Zwei Jusos in Rohrböcks Dunstkreis

Am dem Beispiel lässt sich ein Muster beschreiben, nach dem Rohrböcks Netzwerk funktioniert: Neue Mitarbeiter werden für ihm nahestehende Medien rekrutiert und durch Geld und positive Berichterstattung beeinflussbar gemacht. Offenbar sind so auch zwei Juso-Mitglieder aus dem Landkreis Offenbach in sein Netzwerk geraten. Felix D. aus Rodgau hat gemeinsam mit Martina S. "Landfall Media" verantwortet. Er will aus journalistischer Neugier für Kryptowährungen an das Medium geraten sein und nichts von den Verbindungen zum Depeschen-Netzwerk gewusst haben, erklärt er auf hr-Anfrage.

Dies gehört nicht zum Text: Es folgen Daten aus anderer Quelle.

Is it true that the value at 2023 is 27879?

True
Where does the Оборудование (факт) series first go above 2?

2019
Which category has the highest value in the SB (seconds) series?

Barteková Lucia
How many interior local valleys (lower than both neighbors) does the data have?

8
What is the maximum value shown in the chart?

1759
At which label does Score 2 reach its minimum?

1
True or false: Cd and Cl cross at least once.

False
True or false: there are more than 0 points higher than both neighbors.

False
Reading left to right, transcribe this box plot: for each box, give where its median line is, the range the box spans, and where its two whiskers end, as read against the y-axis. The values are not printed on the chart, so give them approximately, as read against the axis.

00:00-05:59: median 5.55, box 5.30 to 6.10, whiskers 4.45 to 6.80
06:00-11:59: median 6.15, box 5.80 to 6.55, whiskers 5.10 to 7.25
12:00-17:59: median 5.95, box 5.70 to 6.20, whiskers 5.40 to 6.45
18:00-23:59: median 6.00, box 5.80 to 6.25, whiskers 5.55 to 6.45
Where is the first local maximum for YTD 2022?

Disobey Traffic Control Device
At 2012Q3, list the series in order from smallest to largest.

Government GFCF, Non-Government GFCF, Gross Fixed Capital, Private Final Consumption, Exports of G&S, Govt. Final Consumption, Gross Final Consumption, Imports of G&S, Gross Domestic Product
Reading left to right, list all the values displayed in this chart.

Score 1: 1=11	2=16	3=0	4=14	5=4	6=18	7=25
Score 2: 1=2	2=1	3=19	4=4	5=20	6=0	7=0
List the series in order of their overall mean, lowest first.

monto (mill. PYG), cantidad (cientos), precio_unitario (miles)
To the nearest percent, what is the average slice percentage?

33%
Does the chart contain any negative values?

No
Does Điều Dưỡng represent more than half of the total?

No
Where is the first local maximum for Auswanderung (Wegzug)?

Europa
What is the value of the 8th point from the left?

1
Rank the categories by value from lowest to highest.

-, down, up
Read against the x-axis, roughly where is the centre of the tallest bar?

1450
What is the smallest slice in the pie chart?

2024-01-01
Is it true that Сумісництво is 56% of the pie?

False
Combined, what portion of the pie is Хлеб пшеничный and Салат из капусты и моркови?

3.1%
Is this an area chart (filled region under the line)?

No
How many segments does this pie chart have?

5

Der zweite Juso, Kevin M., ist inhaltlich verantwortlich für den "Rodgauer Morgen", ein Onlineportal, in dem auffallend häufig Rohrböcks Geschäftsideen beworben werden: etwa die außerhalb seines Netzwerks kaum wahrgenommene Gastronomiebeteiligung "Creamona" oder der Eierkocher "Super-Egg 3000". Auch Kevin M. will bislang keine Kenntnis von Rohrböcks Einfluss gewusst haben, gibt allerdings auf hr-Anfrage zu, von Bernd Kaus bezahlt zu werden. Kaus ist für die FDP kommunalpolitisch in Gelnhausen aktiv und Geschäftsführer der in Salzburg ansässigen "Austria Depesche". Über diese Gesellschaft läuft nach Recherchen von NDR, WDR und Zeit ein halbes Dutzend Medien aus Rohrböcks Dunstkreis.

"Unvereinbar mit sozialdemokratischen Werten"

Der Vorsitzende des Juso Bezirksverbandes Hessen Süd, Simon Witsch, zeigt sich schockiert über die möglichen Verbindungen der beiden Mitglieder zum rechten Rand des politischen Spektrums. Brisant wird der Fall auch dadurch, dass Felix D. parallel zu seinem Engagement für "Landfall Media" für den Social-Media Auftritt der Jusos arbeitet. Sollte sich die Beziehung zu Rohrböck und den Depeschen bestätigen, sind aus Sichts Witschs Konsequenzen notwendig. Dies könne im Rahmen eines Schiedsverfahren geschehen, über das die SPD befinden müsse. "Für uns ist klar, dass wir eine Tätigkeit mit diesem Netzwerk für unvereinbar mit sozialdemokratischen Werten halten."